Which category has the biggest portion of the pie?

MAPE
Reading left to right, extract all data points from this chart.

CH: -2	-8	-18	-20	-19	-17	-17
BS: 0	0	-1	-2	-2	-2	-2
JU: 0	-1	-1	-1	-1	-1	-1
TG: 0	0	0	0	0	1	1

^^^^^^^^

WHAT YOU ARE ASKED TO DO: Give each non-blank line of the data above as a string in a JSON list, one string per line.

FINISHED TASK:
[
  "Which category has the biggest portion of the pie?",
  "MAPE",
  "Reading left to right, extract all data points from this chart.",
  "CH: -2\t-8\t-18\t-20\t-19\t-17\t-17",
  "BS: 0\t0\t-1\t-2\t-2\t-2\t-2",
  "JU: 0\t-1\t-1\t-1\t-1\t-1\t-1",
  "TG: 0\t0\t0\t0\t0\t1\t1"
]